The fact that this author has a host of books written in the same vain for over 20 major universities, including Goodnight Volunteers, Goodnight Longhorns, and her most highly-reviewed one, Goodnight Notre Dame, I would venture to guess the exact same poem is used with each school only to swap out the very few specific references to the campus.

For example, Rupp Arena gets a goodnight wish, as does “Big Blue,” but aside from the words Kentucky and Wildcats scattered in a few times, this poem could be written about any campus in America.

The Illustrations

This book claims to be illustrated, however, I’m fairly confident the author simply took photos and ran them through an oil painting filter in Photoshop. There are a few images of campus mixed in with stock images of generic photo models like the stereotypical doctor and orchestra musicians.

As far as sports go, there is an “illustration” of AJ Rose running with a football, De’Aaron Fox going up for a dunk, and my personal favorite, a snapshot of the basketball bench from 2018 celebrating, featuring Hamidou Diallo, Brad Calipari, and a flexing Johnny David.
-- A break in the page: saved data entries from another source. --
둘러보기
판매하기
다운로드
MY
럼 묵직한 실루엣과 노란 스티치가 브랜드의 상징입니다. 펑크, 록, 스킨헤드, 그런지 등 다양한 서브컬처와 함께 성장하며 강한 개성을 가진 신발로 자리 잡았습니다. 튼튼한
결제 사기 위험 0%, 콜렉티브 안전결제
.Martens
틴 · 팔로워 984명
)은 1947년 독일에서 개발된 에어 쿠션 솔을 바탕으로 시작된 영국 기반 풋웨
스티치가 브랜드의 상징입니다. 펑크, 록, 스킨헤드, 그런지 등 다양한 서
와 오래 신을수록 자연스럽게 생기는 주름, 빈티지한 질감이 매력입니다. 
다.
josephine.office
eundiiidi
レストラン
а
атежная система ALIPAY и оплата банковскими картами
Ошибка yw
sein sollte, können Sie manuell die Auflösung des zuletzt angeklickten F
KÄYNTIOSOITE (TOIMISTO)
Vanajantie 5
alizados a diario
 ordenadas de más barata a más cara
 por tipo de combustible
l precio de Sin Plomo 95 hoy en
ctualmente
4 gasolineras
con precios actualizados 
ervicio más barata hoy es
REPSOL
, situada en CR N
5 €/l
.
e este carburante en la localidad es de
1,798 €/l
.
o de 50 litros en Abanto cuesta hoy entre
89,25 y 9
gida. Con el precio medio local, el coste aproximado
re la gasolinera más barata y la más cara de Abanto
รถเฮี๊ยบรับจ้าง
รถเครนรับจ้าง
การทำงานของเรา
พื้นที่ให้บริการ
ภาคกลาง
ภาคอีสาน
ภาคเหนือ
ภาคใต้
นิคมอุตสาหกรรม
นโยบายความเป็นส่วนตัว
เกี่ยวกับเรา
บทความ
I would bet every children’s book my kid owns (probably his toys too) that Hawthorne had no idea who any of these people were when this book came out in 2020.

Overall Impression

Out of all the children’s books out there, this is certainly one of them. If you want a generic story with images of walk-on basketball players flexing that won’t extend bedtime very long, then sure, pick this up on Amazon. However, you are likely to get a more Kentucky-specific bedtime story by asking ChatGPT.

For me and my son, this one will likely get covered with Spiderman or Teenage Mutant Ninja Turtles stickers before it gets any more reads. We are always looking for spare paper to decorate.

I’ll credit this book for existing, but that’s about it. Hawthorne clearly found a duplicable rhyme that works and applied to the masses. I respect the hustle. But the lack of any true Kentucky-specificity won’t trigger any nostalgic feelings in any diehard parent of Big Blue Nation.

On a scale of zero to eight banners, KS(book)Report gives Goodnight Wildcats a one.